■ 本文 ■
深海のイルミネーション? 海の中の発光生物
「光る生き物」といえば、まさに自然のサマーイルミネーションともいえる蛍の光が有名ですが、世界中に生息する発光生物の8割が海の生き物といわれており、近年では深海の「光るサメ」が発見されたことも記憶に新しいところです。
しかし、実は海の生き物、特に深海で暮らす生物にとっては発光することは珍しいことではなく、深海魚の半数以上が発光するといわれています。
そこで今回は、海のイルミネーション・深海の発光生物が光る理由や仕組みについてご紹介します。
「発光生物」はどうやって光る? 体が発光する仕組み
まずは発光する生き物がどのような仕組みで体が光るのか、人間では考えられない驚きの機能の謎について解説していきます。
深海に住む生き物を含めた発光生物は、自分自身で発光に必要な物質を作り出す「自力発光」と、体内に住む発光バクテリアなど他の生物を利用して発光する「共生発光」の2つのタイプに分かれます。
深海生物の多くが「自力発光」タイプであり、そのほとんどが自分自身で作り出した「ルシフェリン」と呼ばれる発光基質と、「ルシフェラーゼ」という発光酵素による化学反応で光を発する仕組みであることが分かっています。

[保存データの一覧]

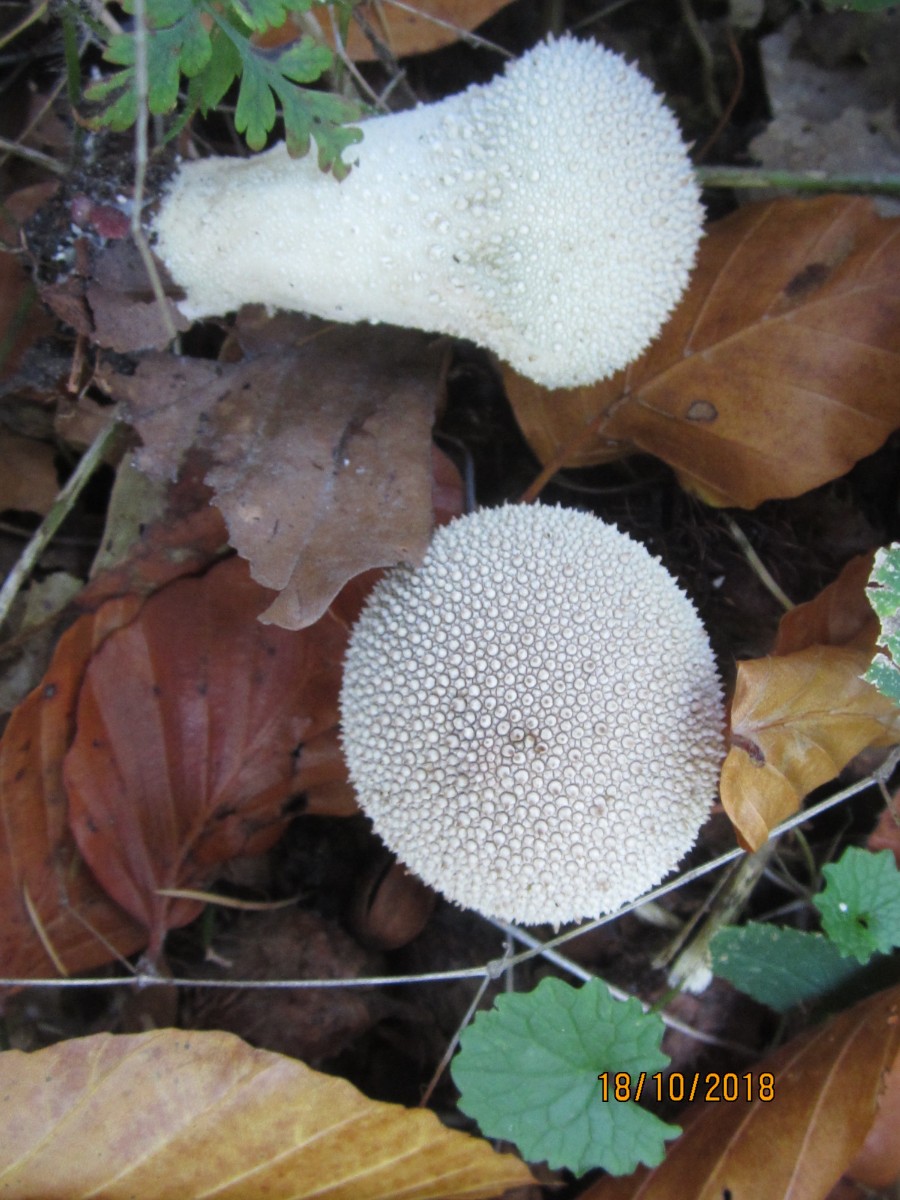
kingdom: Fungi
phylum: Basidiomycota
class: Agaricomycetes
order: Agaricales
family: Lycoperdaceae
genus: Lycoperdon
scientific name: Lycoperdon perlatum
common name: krystal-støvbold
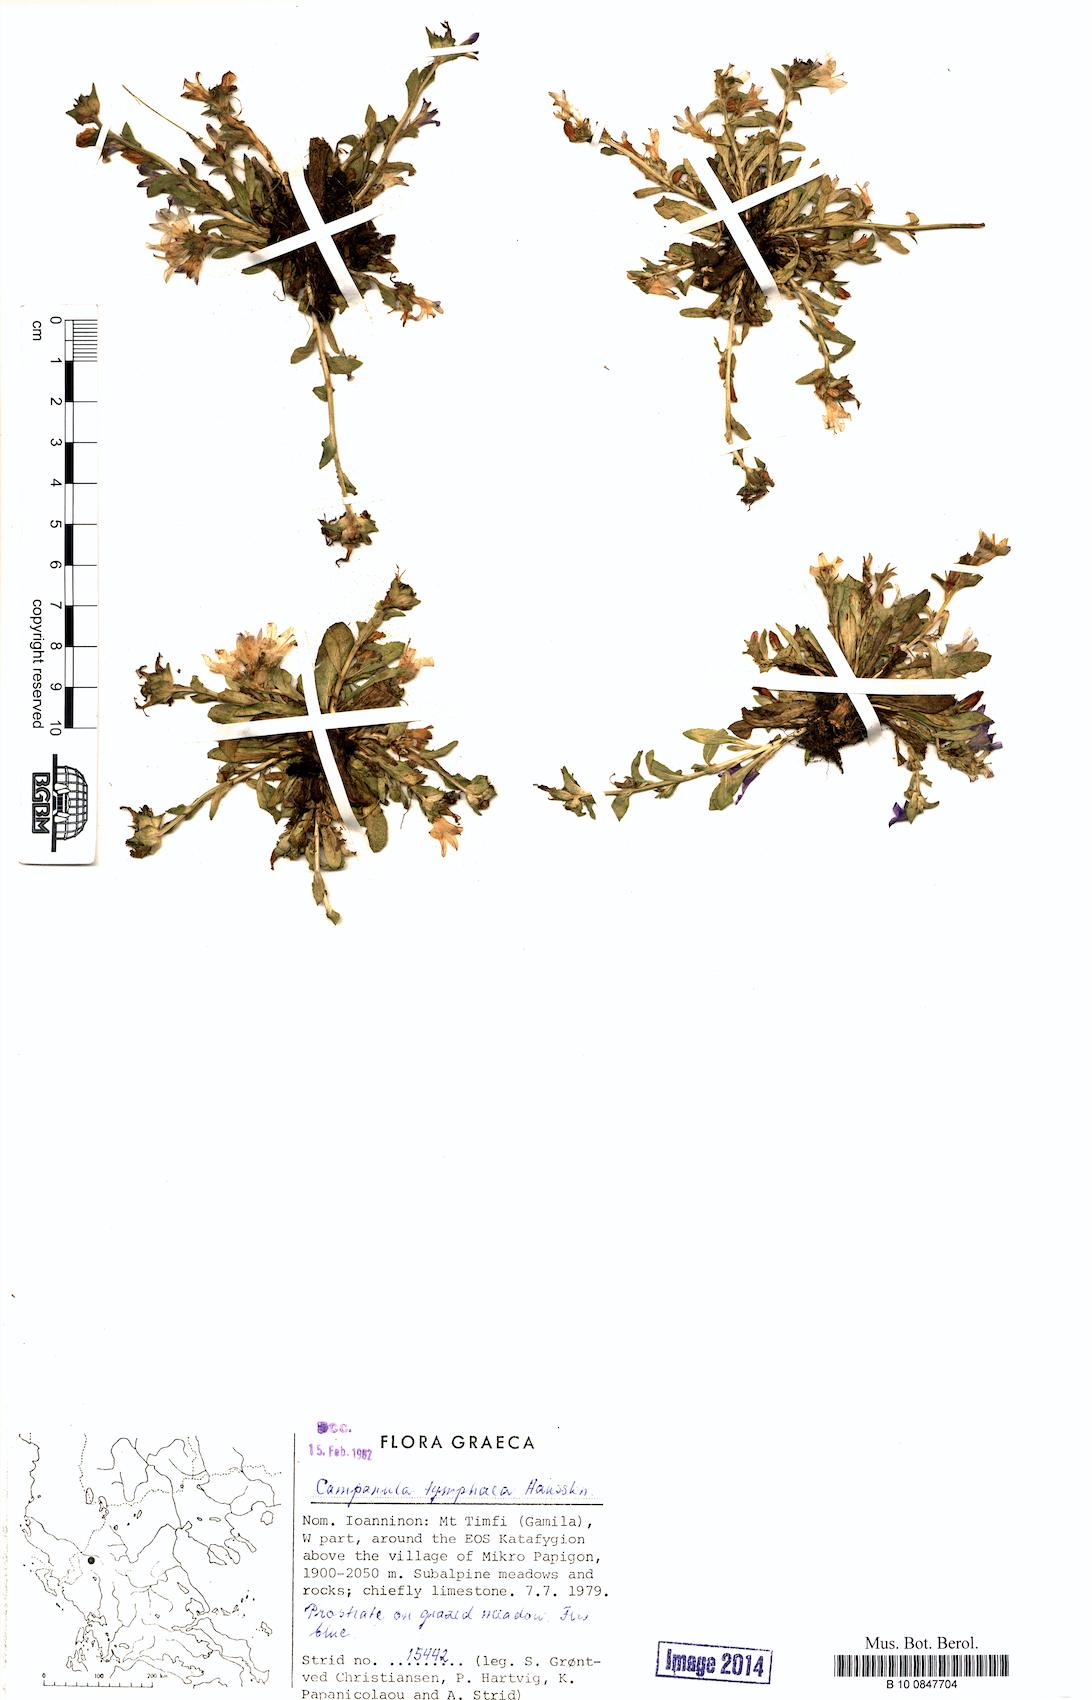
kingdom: Plantae
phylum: Tracheophyta
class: Magnoliopsida
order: Asterales
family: Campanulaceae
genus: Campanula
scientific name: Campanula tymphaea
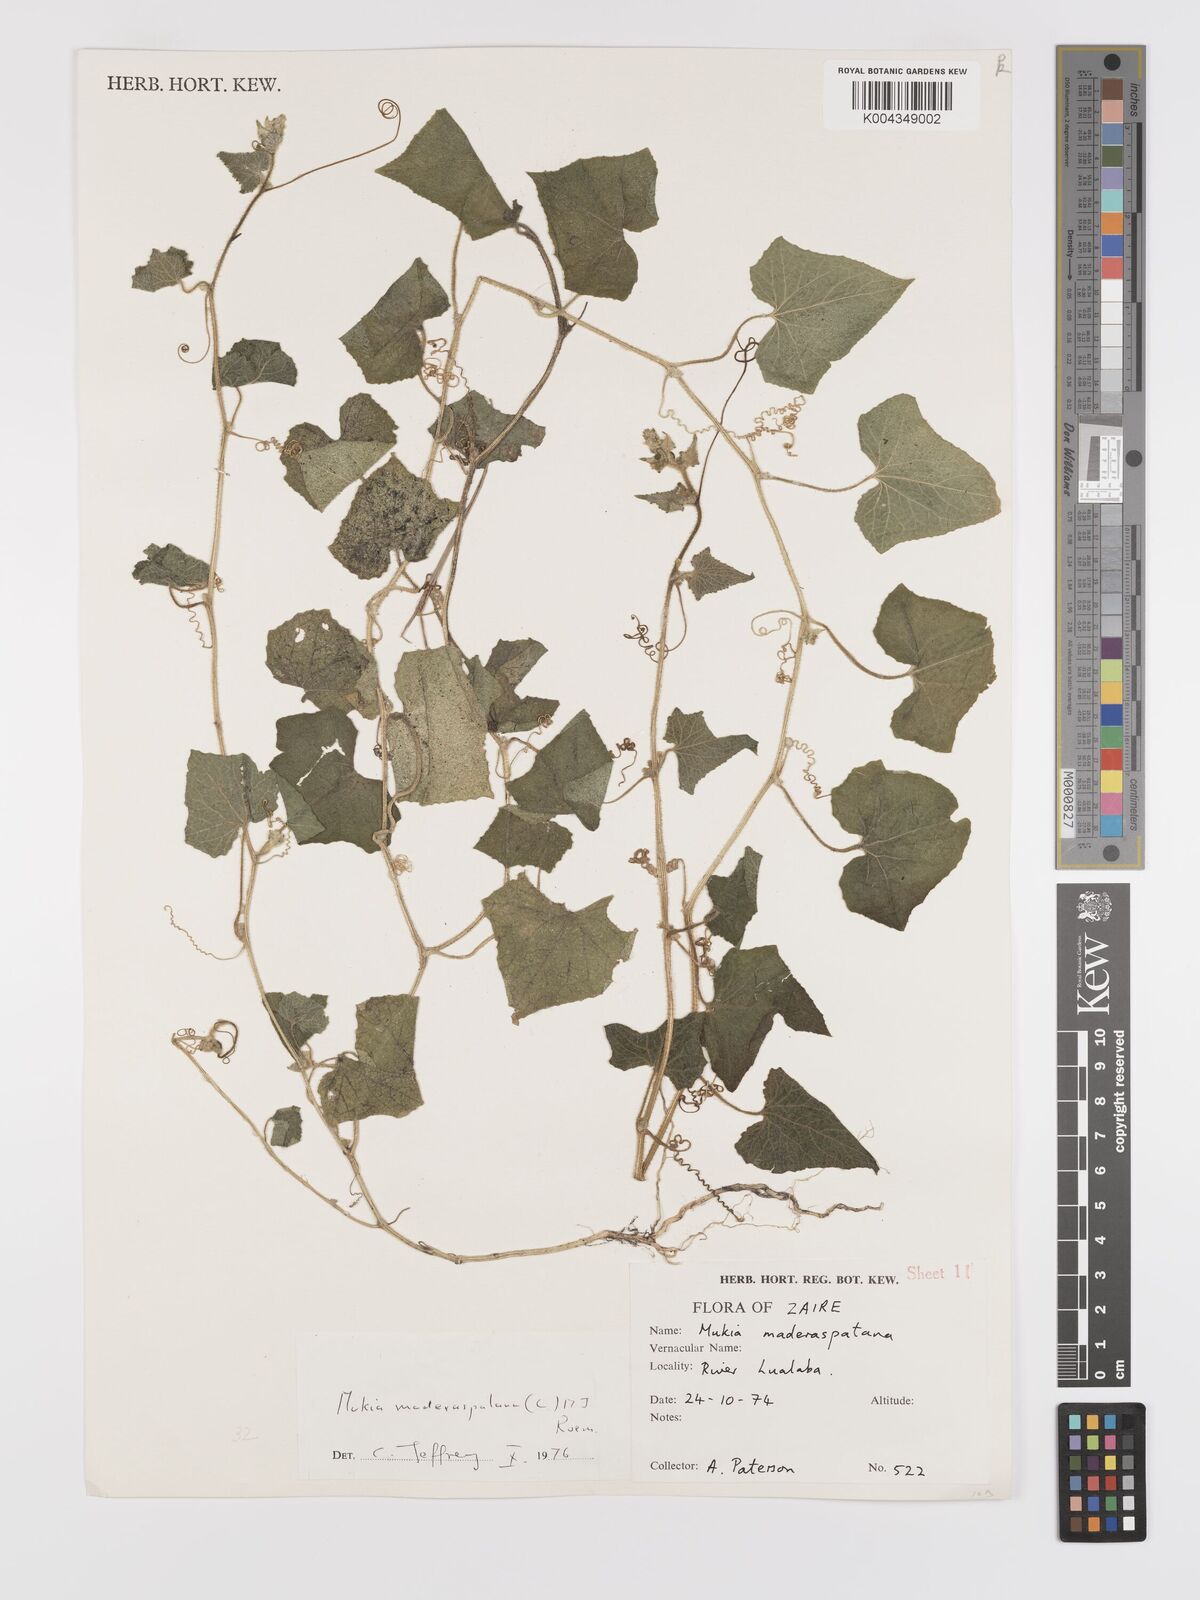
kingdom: Plantae
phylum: Tracheophyta
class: Magnoliopsida
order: Cucurbitales
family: Cucurbitaceae
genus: Cucumis
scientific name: Cucumis maderaspatanus
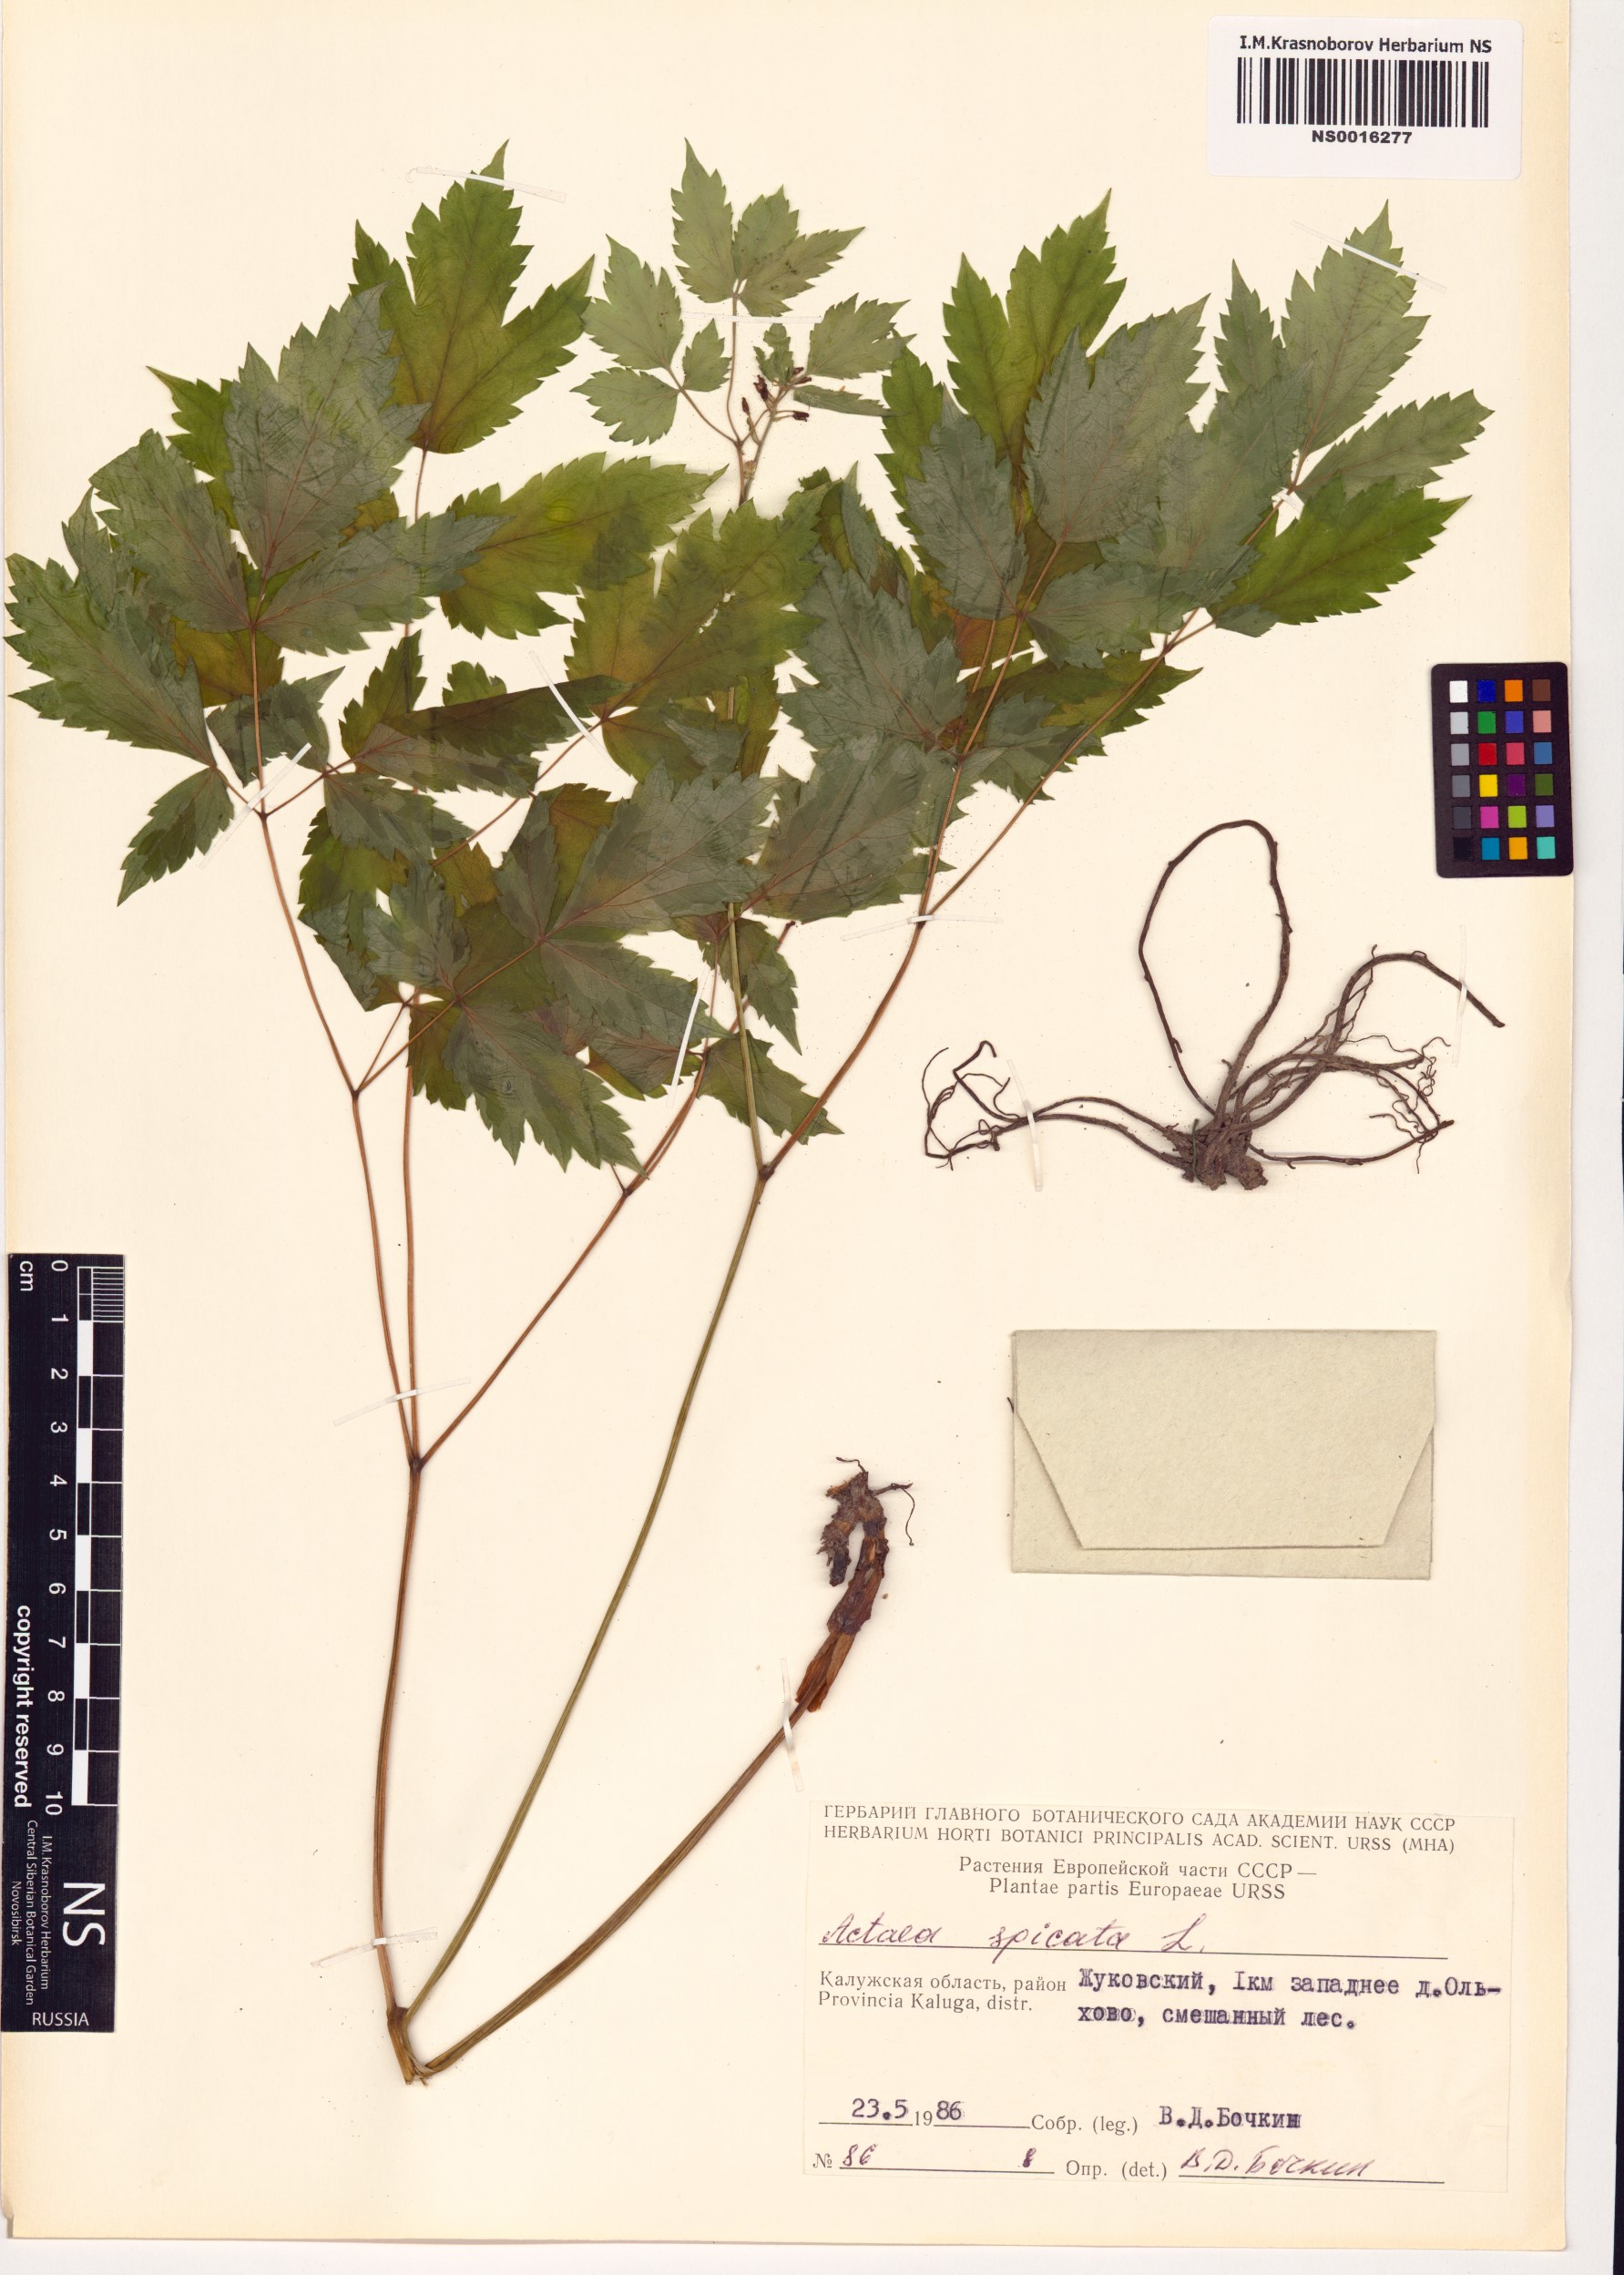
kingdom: Plantae
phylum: Tracheophyta
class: Magnoliopsida
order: Ranunculales
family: Ranunculaceae
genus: Actaea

■ 課題 A ■
深海の発光生物を扱った本文によると、深海魚のうちどのくらいが発光するといわれていますか。
■ 課題 B ■
本文の「しかし、実は海の生き物、特に」から「の2つのタイプに分かれます。」までを、両端の語句も含めて一字一句変えずに書き写してください。
本文だけを手がかりにしてください。

■ 解答例 A ■
深海魚の半数以上が発光するといわれています。

■ 解答例 B ■
しかし、実は海の生き物、特に深海で暮らす生物にとっては発光することは珍しいことではなく、深海魚の半数以上が発光するといわれています。
そこで今回は、海のイルミネーション・深海の発光生物が光る理由や仕組みについてご紹介します。
「発光生物」はどうやって光る? 体が発光する仕組み
まずは発光する生き物がどのような仕組みで体が光るのか、人間では考えられない驚きの機能の謎について解説していきます。
深海に住む生き物を含めた発光生物は、自分自身で発光に必要な物質を作り出す「自力発光」と、体内に住む発光バクテリアなど他の生物を利用して発光する「共生発光」の2つのタイプに分かれます。